The Data Engineer Senior is responsible for performing advanced data engineering work using Python and related tools. The incumbent will support creating reliable pipelines, combine data sources, architect data stores, assist in architecting distributed systems and support data management platforms. This position will proactively work with the Data Engineering Team, Data Architect Team, IT staff, and agency employees.
This is a Hybrid position and requires 2 days of onsite work a week conducted at our TRS office in Austin TX
WHAT WILL YOU DO:
Data Engineering
• Develop and maintain data pipelines and ETL processes using Python.
• Design, develop, and implement Python applications to support business requirements.
• Design and implement scalable data processing solutions to handle large volumes of data.
• Leads collaboration with analysts, and other stakeholders to understand data requirements and develop solutions to support their needs.
• Incorporate external data sources and APIs to enrich and expand the organization's data assets.
• Utilize extensive knowledge of Python, SQL, and REST APIs to improve current applications and build new ones.
• Drive bug fixing and improve application performance.
• Develop solutions using data science techniques and tools.
• Ensure data security, privacy, and compliance with regulations by applying data engineering best practices.
• Develop and maintain data documentation, including data dictionaries, data lineage, and metadata management.
• Continuously discover, evaluate, and implement new technologies to maximize development efficiency.
• Leverage version control systems such as Git to manage the codebase.
• Adheres to established practices for data pipeline continuous integration and continuous delivery (CI/CD) processes.
• Collaborates in the identification and integration of potential new data sources.
• Performs related work as assigned.
WHAT WILL YOU BRING:
Required Education
• Bachelor’s degree from an accredited four-year college or university in computer science, software engineering, information technology, data analytics, or a related field.
• High school diploma or equivalent and additional full-time experience in data analytics python programming, building data pipelines, using analytics and ETL tools may substitute for the required education on an equivalent year-for-year basis.
Required Experience
• Five (5) years of full-time directly related, progressively responsible experience in data analytics, building data pipelines, using analytics and ETL tools, or related experience.

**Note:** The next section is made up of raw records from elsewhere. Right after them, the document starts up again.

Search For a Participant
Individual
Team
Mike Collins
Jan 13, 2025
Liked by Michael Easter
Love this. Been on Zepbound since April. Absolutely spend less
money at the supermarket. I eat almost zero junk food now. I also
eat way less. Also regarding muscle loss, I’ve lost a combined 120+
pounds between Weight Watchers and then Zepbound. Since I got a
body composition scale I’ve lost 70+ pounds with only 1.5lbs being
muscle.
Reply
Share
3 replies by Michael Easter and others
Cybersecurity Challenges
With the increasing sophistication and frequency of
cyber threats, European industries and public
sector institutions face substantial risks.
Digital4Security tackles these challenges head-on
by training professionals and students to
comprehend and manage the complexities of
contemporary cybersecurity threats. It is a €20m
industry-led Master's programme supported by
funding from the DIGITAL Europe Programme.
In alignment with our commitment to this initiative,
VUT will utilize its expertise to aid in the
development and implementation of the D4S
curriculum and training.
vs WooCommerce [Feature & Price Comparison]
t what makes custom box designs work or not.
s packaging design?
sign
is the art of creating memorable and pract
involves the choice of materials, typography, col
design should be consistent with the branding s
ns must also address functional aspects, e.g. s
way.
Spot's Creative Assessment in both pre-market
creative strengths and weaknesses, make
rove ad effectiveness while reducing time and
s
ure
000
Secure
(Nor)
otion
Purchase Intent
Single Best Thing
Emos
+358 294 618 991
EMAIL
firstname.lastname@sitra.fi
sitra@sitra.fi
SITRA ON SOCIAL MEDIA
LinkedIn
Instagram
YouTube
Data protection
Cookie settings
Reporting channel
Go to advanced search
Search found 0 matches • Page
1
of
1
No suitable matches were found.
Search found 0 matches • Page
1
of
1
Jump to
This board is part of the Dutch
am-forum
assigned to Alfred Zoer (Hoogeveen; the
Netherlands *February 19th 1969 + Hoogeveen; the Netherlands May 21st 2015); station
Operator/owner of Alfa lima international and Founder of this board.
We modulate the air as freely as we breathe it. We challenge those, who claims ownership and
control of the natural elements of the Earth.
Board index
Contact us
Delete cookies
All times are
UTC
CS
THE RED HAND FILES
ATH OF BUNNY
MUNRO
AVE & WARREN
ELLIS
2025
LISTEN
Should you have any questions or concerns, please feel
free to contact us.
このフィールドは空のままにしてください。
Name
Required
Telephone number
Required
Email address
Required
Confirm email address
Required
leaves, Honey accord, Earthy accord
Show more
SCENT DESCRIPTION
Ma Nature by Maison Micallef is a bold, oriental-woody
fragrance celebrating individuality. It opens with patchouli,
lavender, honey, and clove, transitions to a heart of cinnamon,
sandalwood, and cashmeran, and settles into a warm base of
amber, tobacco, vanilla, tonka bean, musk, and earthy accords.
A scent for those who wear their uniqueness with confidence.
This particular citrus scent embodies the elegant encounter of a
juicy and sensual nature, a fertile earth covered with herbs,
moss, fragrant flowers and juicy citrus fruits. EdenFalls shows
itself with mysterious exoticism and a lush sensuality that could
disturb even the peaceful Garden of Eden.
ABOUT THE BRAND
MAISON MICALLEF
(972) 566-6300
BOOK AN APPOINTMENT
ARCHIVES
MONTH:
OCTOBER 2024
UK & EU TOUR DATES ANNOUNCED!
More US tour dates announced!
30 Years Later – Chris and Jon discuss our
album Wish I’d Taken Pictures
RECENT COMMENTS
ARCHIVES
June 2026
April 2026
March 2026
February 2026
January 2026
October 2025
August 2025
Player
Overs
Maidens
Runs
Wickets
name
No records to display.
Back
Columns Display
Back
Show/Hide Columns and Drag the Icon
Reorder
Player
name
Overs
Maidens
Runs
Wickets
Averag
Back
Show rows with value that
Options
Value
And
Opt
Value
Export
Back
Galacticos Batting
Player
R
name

• Two (2) years of full-time directly related, progressively responsible experience with Python programming, including hands-on management of Python libraries and environments in support of Python projects.
• Experience may be concurrent.
• A master's degree or doctoral degree in a closely related field may be substituted on an equivalent year-for-year basis.
Preferred Qualifications
• Expert-level development skills in Python.
• Experience working with architects to design data warehouses, data lakes, data pipelines; warehouse, and pipeline operations (Azure Data Factory, Synapse and Databricks)
• A proven track record of architecting complex systems to work efficiently and reliably in mission- critical applications.
• Experience with quantitative research processes, methodologies, and tools is a plus.
• Experience with Financial Data.
• Experience with constraint optimization.
• Experience building complex data pipelines / ETL.
• Experience with GraphQL.
Knowledge, Skills, and Abilities
Knowledge of:
• Data management disciplines: data architecture, data warehousing, data integration and interoperability, data modeling (including dimensional), and data storage and operations.
• Process management, and metrics management.
• Commonly used data and analytics technologies (i.e. Azure Synapse Analytics, SQL Server, etc.)
• Relational and non-relational data structures, theories, principles, and practices.
• Metadata management and associated processes.
• Web services (REST, SOAP, XML, WSDL, JSON).
• Python programming, application frameworks (Django, Flask, Pyramid, Tornado), testing, and code analysis tools (Pytest, Pylint).
• ETL Tool (SSIS, Talend, Informatica).
• Agile development & DevOps approach to maintaining pipelines and databases.
Skills in:
• Using technical and statistical analysis to deliver clear, concise, and visually appealing management metrics and reports to inform decision making and actions.
• Writing report queries, including an understanding of relational databases.
• Completing detailed work with a high degree of accuracy.
• Planning, organizing, and prioritizing work assignments to manage a high-volume workload in a fast-paced and changing environment.
• Using a computer in a Windows environment with Microsoft Office word processing, spreadsheet, and other business software.
• Effective written and verbal communications, including explaining complex information to others in an understandable manner, and writing clear and precise policies, procedures, and training or other materials.
Ability to:
• Operate effectively in a fast-paced environment with competing and shifting priorities.
• Continually learn new concepts and tools to support job needs, and strive for ongoing professional development.
• Establish and maintain harmonious working relationships with co-workers, agency staff, and external contacts.
• Work effectively in a professional team environment.